Scontri con l’esercito a Osh, ancora morti
Bishkek (AsiaNews/Agenzie) – Nuovi scontri tra forze dell’ordine ed etnici uzbeki sono esplosi stamattina nella martoriata Osh, con almeno due morti. Secondo attivisti per i diritti umani, gli scontri sono stati causati da un’operazione delle forze dell’ordine a Nariman, centro abitato ai sobborghi di Osh. I militari hanno operato numerosi controlli alla ricerca di armi, suscitando l’opposizione dei locali, soprattutto etnici uzbeki. Molte persone sono state percosse e ne sono nati scontri con almeno 20 feriti.
Secondo Timur Kamchibekov, portavoce del governo provvisorio “durante un’operazione di sicurezza, le forze dell’ordine hanno incontrato resistenza armata nel villaggio di Nariman. Secondo le prime notizie, due civili sono morti”.
L’attivista pro-diritti Tolekan Ismailova parla invece di almeno 4 morti civili, numerose persone che si nascondono in casa per paura della polizia, giovani portati via senza apparente ragione, dice che “è inaccettabile agire così verso i civili”. L’operazione dei militari causa molta perplessità, anche perché Osh è stata la città più colpita dalla violenza e qui la tensione rimane elevata. Nei giorni scorsi militari e civili hanno iniziato a smantellare le molte barricate che dividevano le zone della città, sorte nel corso degli scontri etnici.
C’è paura di un altro bagno di sangue, dopo che le violenze interetniche della scorsa settimana hanno causato almeno 208 morti accertati (ma il governo parla di 2mila) e molte migliaia di feriti, incendi e distruzioni.

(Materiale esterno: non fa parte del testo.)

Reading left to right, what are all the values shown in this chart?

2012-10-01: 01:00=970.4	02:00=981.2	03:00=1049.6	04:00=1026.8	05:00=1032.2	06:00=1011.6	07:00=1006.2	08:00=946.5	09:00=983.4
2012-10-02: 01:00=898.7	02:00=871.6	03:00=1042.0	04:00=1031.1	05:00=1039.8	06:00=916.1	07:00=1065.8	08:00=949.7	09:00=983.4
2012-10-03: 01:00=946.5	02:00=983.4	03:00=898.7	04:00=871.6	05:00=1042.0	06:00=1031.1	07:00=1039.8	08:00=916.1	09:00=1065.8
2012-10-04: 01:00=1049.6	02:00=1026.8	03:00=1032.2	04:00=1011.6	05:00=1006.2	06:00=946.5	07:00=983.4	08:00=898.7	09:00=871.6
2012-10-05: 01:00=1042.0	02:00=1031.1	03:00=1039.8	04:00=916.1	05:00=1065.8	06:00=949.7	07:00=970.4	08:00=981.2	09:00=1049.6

Ci sono circa un milione di profughi, secondo le Nazioni Unite, su 5,3 milioni di abitanti.
In precedenza, oggi la premier del governo provvisorio Roza Otunbayeva aveva confermato l’intenzione di tenere comunque domenica 27 giugno il referendum costituzionale, nonostante l’incerta situazione del sud e le numerose richieste interne di rinvio. “Tenere il referendum – ha ripetuto la premier – è necessario per creare una base legale”. “Se permettiamo un qualsiasi rinvio, questo causerà una minaccia di ulteriore instabilità”. La Otunbayeva era stata a Jalalabad dove la situazione è più calma, molti negozi e ristoranti hanno riaperto.
Anche Russia e Stati Uniti, che hanno basi militari nel Paese, premono per lo svolgimento del referendum. Sergei Lavrov, ministro russo degli Esteri, e la Segretaria di Stato Usa Hillary Clinton ieri, durante una telefonata, hanno entrambi “sottolineato l’importanza del referendum del 27 giugno… per rendere stabile la situazione”. Anche Turchia e Kazakistan “sperano” che il referendum si svolga e oggi si sono detti disponibili a fornire aiuti al Paese, che ha ampie zone a rischio di carestia.